Feausi, who retired from playing three years before Hong Kong made their debut at Women’s Rugby World Cup 2017 in Ireland, admits the exact reasons for that growth are hard to pin down.

"I got the scholarship, yes for myself, but what I do with the scholarship and what I learn from the scholarship I hope to be able to contribute to the game in Hong Kong."

Samantha Feausi

“To be honest I think it’s attached on with the growth of popularity globally, we’ve kind of used that to help gain our momentum,” she said.

Scholarship benefits 

“It was a slow start, don’t get me wrong. I think 10, 15 years was a slow start but in the past five years or so it’s essentially grown massively. To a point that now, for us, it puts a lot of pressure on our facilities, our coaching resources, our manpower.

“So, we’re having now to also look into addressing those areas, for example, increasing more female coaching, female match officials, female leadership roles. That’s a big thing for us in the next year or two, is trying to grow that off-the-pitch base.”

Something that may help Feausi as she attempts to tackle those off-field issues is the World Rugby Women's Leadership Development Scholarship.

The former Hong Kong captain was one of the inaugural recipients of this scholarship in March and has since used it to gain insight into what efforts are being made to combat similar dilemmas in other countries.

She visited Botswana in May for the IWG World Conference on Women and Sport, an experience which gave her the confidence to hold her own event at home.

Eye-opening experience

Feausi has since disseminated tools from her own event in Hong Kong to her follow scholarship recipients in the hope that they will find it useful for the work they are doing in their own regions.

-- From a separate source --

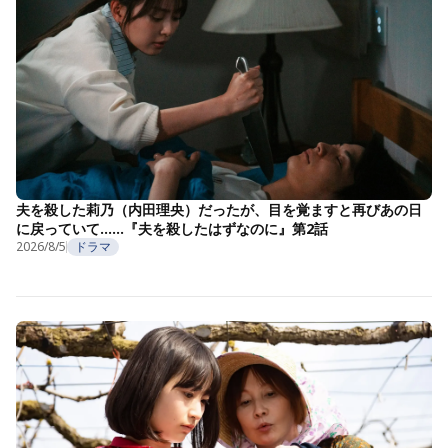
夫を殺した莉乃（内田理央）だったが、目を覚ますと再びあの日
に戻っていて……『夫を殺したはずなのに』第2話
2026/8/5
ドラマ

“I got the scholarship, yes for myself, but what I do with the scholarship and what I learn from the scholarship I hope to be able to contribute to the game in Hong Kong,” she explained.

“I just recently attended a conference in May and it opened my ears to so much. It just opened my eyes to many things that I didn’t realise. I kind of built on that to then hold this conference and this Women and Girls Rugby Conference is something that I hope to do bi-annually.

“I think it works, I think there’s demand for it, I think it gets people talking about women’s and girls rugby.”

Moving forward, Feausi believes there is room for yet more growth in women’s rugby in Hong Kong.

Working together

“We can continue growing it at the grassroots levels, I guess expanding the game to perhaps more local players to play,” she said.

“I (want to) utilise this scholarship to share more ideas. The biggest thing for me is just seeing what everyone else is doing globally and what’s working for them.

“I think women’s rugby will benefit a lot if people share best practice.”

So, as she looks back on the strides made over the last two decades, where will the game be in another 20 years?

“I hope to see our numbers being doubled, at least,” she said.  “I’d like to see our growth levels on a par with those in other countries. So, basically in 20 years’ time I’d hope to see more rugby being played at our local schools and double the playing population.”